Man kann seinen Ruhestand ruhiger leben. Stattdessen kritisiert Paulus die Sicht der Politik auf Prostitution. Schon allein das Wort gefalle ihm nicht. Es gehe von Freiwilligkeit aus. „Aber dabei kann man doch bei 90 Prozent Frauen aus armen Ländern nicht sprechen.“ Mit dem Begriff „sexuelle Dienstleistung“ kann er noch viel weniger anfangen. „Das ist doch eher Beihilfe zum Verbrechen“, was die Politik da betreibe. Dabei „sind das doch Kinder, die mit den gleichen Wünschen und Träumen geboren werden wie unsere Jugendlichen“.

Ein Satz, der nachhallt. Paulus ist längst Großvater. Aber wäre jetzt nicht Corona, wäre er in den letzten Monaten sicher wieder unterwegs gewesen in Moldawien oder Rumänien. Überall dort, wo Mädchen glauben, in Deutschland könnte ihr Traum von einem besseren Leben in Erfüllung gehen. Dort steht Paulus dann oft in Zusammenarbeit mit den Aalener Soroptimistinnen, einer engagierten Frauengruppe, in Schulaulen und erzählt von der Loverboy-Methode. Von Jungs, die die große Liebe vorspielen und die Mädchen dann in die Prostitution zwingen – als Beweis ihrer Liebe. Er erzählt, dass nichts dran sei an den Versprechen von einem guten Job in der Gastronomie. Zynisch sei es, wenn Zuhälter sagen, es sei Entwicklungshilfe, die sie den jungen Mädchen bieten.

Kritik an der aktuellen Gesetzeslage

Was den Mann, der sich ein Arbeitslebenlang für die Einhaltung des Rechts eingesetzt hat, zunehmend erzürnt, ist, „was in unserem Rechtsstaat möglich ist“. Paulus meint die in Deutschland seit 2008 liberalste Prostitutionsgesetzgebung, die Prostitution zu einem Gewerbe wie jedes andere gemacht hat. Paulus redet Tacheles auf Kongressen und Menschenhandeltagungen.

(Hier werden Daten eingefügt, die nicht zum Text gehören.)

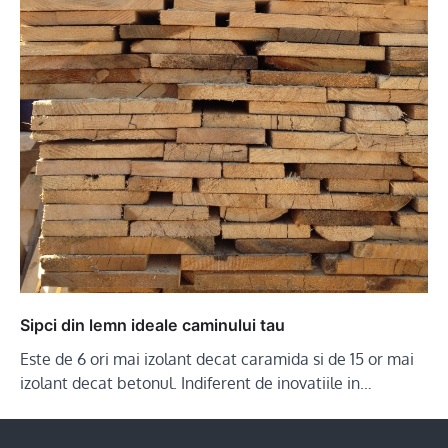
Sipci din lemn ideale caminului tau
Este de 6 ori mai izolant decat caramida si de 15 or mai
izolant decat betonul. Indiferent de inovatiile in…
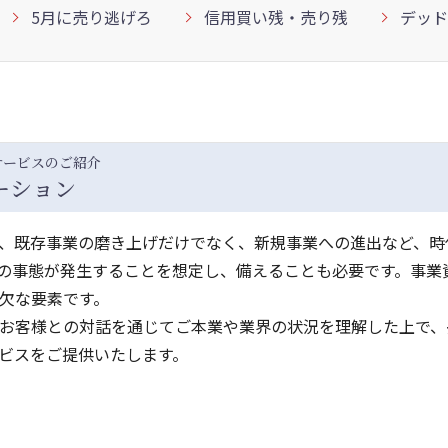
5月に売り逃げろ
信用買い残・売り残
デッド
サービスのご紹介
ーション
、既存事業の磨き上げだけでなく、新規事業への進出など、時
の事態が発生することを想定し、備えることも必要です。事業
欠な要素です。
お客様との対話を通じてご本業や業界の状況を理解した上で、
ビスをご提供いたします。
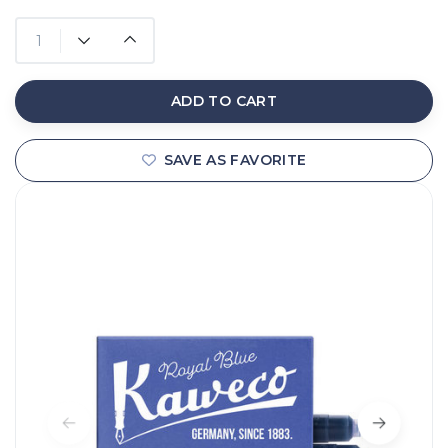
ADD TO CART
SAVE AS FAVORITE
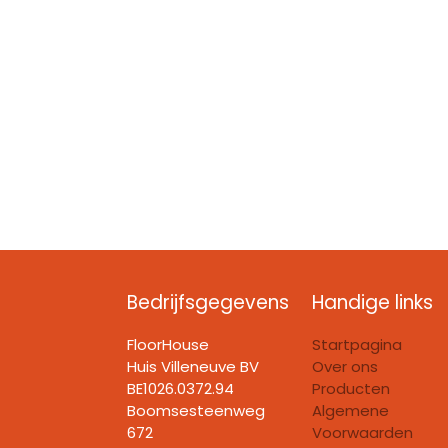
Bedrijfsgegevens
Handige links
FloorHouse
Startpagina
Huis Villeneuve BV​
Over ons
BE1026.0372.94
Producten
Boomsesteenweg
Algemene
672
Voorwaarden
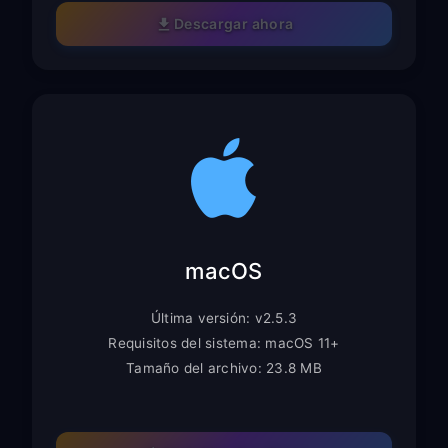
Descargar ahora
macOS
Última versión: v2.5.3
Requisitos del sistema: macOS 11+
Tamaño del archivo: 23.8 MB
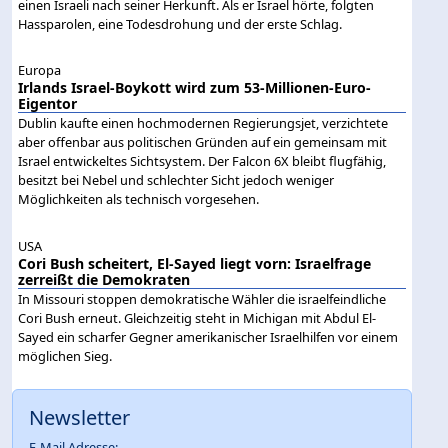
einen Israeli nach seiner Herkunft. Als er Israel hörte, folgten
Hassparolen, eine Todesdrohung und der erste Schlag.
Europa
Irlands Israel-Boykott wird zum 53-Millionen-Euro-
Eigentor
Dublin kaufte einen hochmodernen Regierungsjet, verzichtete
aber offenbar aus politischen Gründen auf ein gemeinsam mit
Israel entwickeltes Sichtsystem. Der Falcon 6X bleibt flugfähig,
besitzt bei Nebel und schlechter Sicht jedoch weniger
Möglichkeiten als technisch vorgesehen.
USA
Cori Bush scheitert, El-Sayed liegt vorn: Israelfrage
zerreißt die Demokraten
In Missouri stoppen demokratische Wähler die israelfeindliche
Cori Bush erneut. Gleichzeitig steht in Michigan mit Abdul El-
Sayed ein scharfer Gegner amerikanischer Israelhilfen vor einem
möglichen Sieg.
Newsletter
E-Mail Adresse:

Und irgendwann fand er sich dann 2018 zusammen mit Alice Schwarzer auf dem Mainzer Weltkongress gegen Menschenhandel und prangerte die Prostitution an. Ja, fordert gar das nordische Modell, also die Bestrafung von Freiern und die Ausstiegshilfen für Frauen. „Es gibt für mich in absehbarer Zeit keinen anderen Weg, um diesen unerträglichen Zustand zu ändern.“

Er weiß, dass seine Kritik an den korrupten Strukturen ihn in den Ländern, aus denen viele Prostituierte kommen, ins Gefängnis bringen könnte. Deshalb nimmt er das Bundesverdienstkreuz seines Landes, das er am Freitag bekommen soll, nun doch nach reichlicher Überlegung an.